(Exercise inputs)
BEGIN
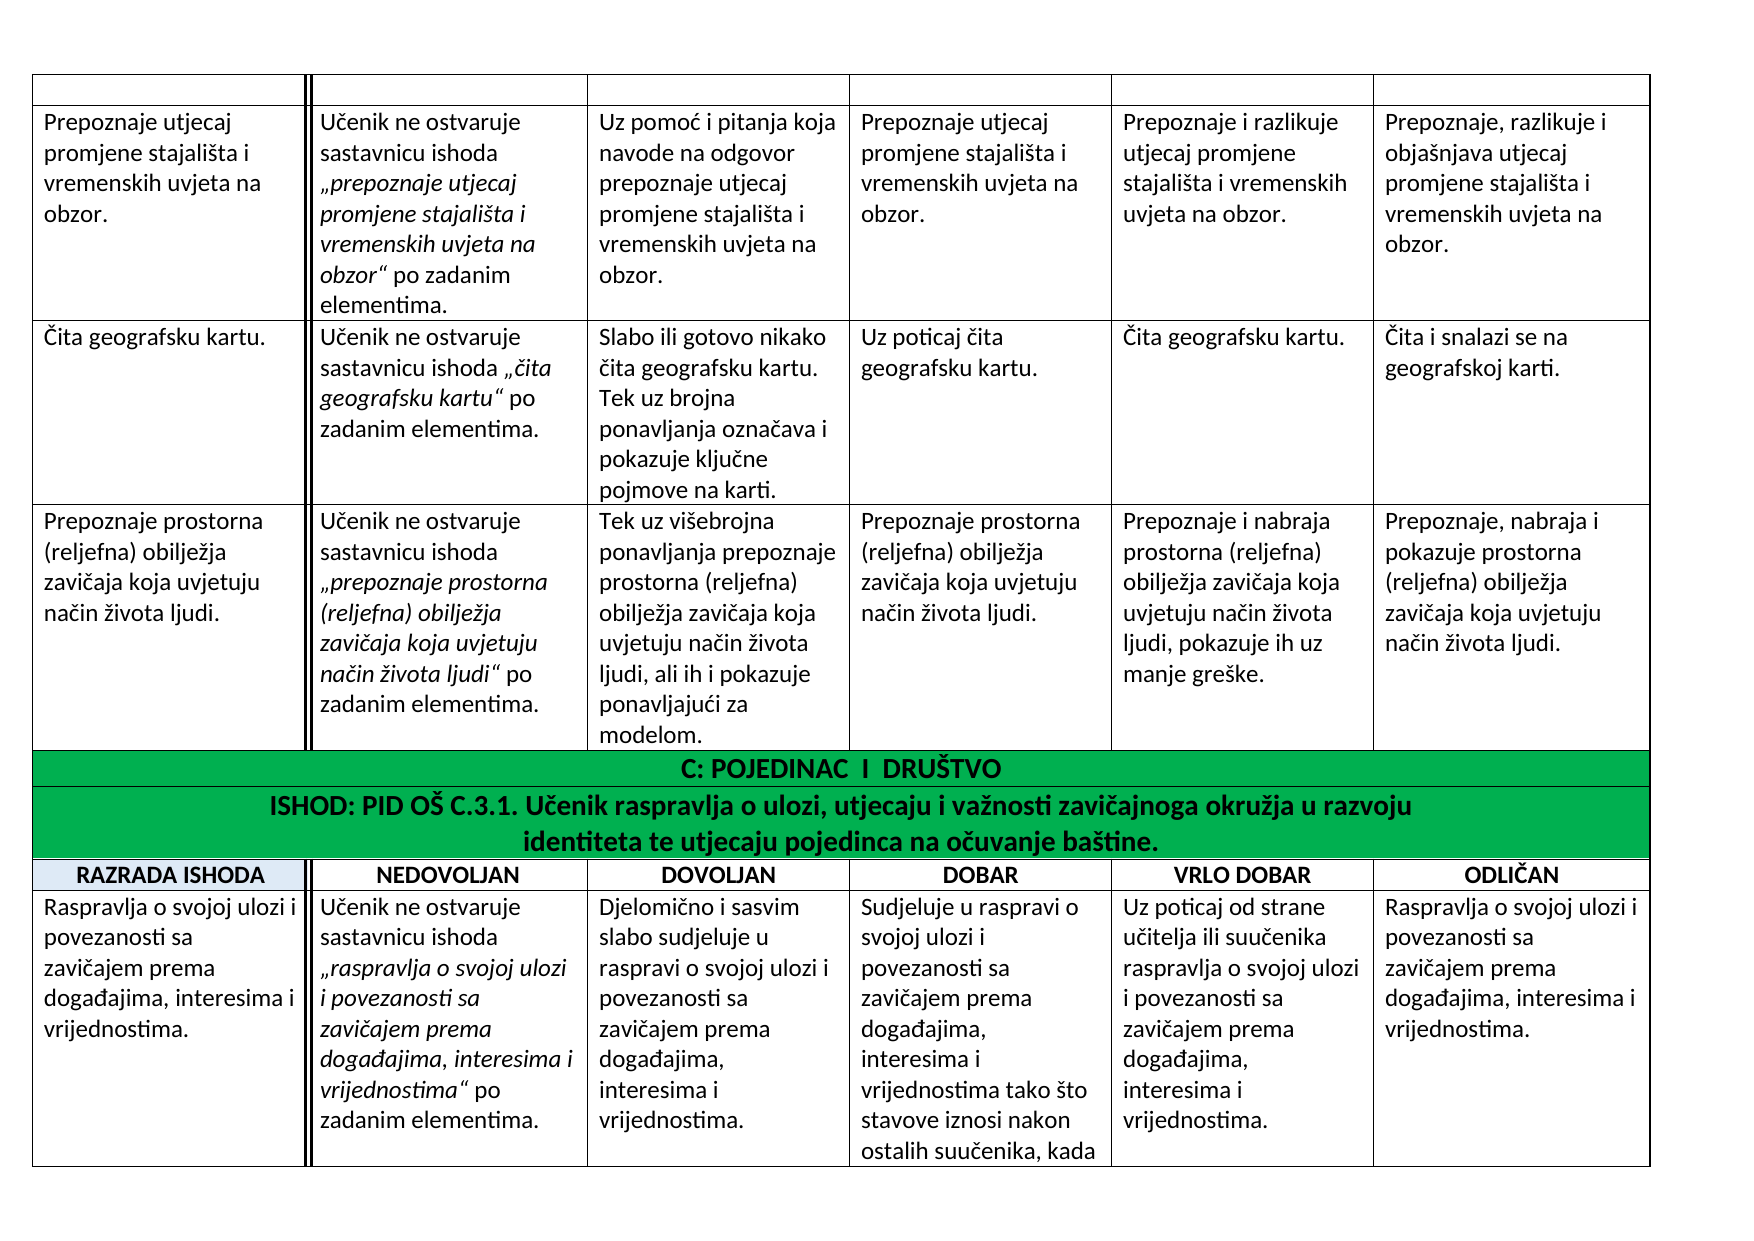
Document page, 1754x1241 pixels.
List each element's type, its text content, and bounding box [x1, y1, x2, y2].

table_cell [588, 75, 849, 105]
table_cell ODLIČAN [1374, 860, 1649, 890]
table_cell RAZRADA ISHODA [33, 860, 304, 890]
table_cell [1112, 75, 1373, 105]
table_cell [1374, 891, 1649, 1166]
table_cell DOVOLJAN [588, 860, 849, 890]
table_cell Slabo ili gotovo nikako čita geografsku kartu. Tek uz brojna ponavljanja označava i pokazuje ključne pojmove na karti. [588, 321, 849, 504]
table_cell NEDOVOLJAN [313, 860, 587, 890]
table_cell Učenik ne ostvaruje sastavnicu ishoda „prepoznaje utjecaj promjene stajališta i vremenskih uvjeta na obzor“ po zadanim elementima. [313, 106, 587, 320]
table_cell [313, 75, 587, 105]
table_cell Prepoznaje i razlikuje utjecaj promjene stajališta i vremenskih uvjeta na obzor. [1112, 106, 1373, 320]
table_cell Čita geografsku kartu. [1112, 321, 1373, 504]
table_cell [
END
(Work item)
All the lines above are to be reproduced exactly, except the pictures.

(Written response)
Document page, 1754x1241 pixels.
List each element's type, its text content, and bounding box [x1, y1, x2, y2].

table_cell [588, 75, 849, 105]
table_cell ODLIČAN [1374, 860, 1649, 890]
table_cell RAZRADA ISHODA [33, 860, 304, 890]
table_cell [1112, 75, 1373, 105]
table_cell [1374, 891, 1649, 1166]
table_cell DOVOLJAN [588, 860, 849, 890]
table_cell Slabo ili gotovo nikako čita geografsku kartu. Tek uz brojna ponavljanja označava i pokazuje ključne pojmove na karti. [588, 321, 849, 504]
table_cell NEDOVOLJAN [313, 860, 587, 890]
table_cell Učenik ne ostvaruje sastavnicu ishoda „prepoznaje utjecaj promjene stajališta i vremenskih uvjeta na obzor“ po zadanim elementima. [313, 106, 587, 320]
table_cell [313, 75, 587, 105]
table_cell Prepoznaje i razlikuje utjecaj promjene stajališta i vremenskih uvjeta na obzor. [1112, 106, 1373, 320]
table_cell Čita geografsku kartu. [1112, 321, 1373, 504]
table_cell [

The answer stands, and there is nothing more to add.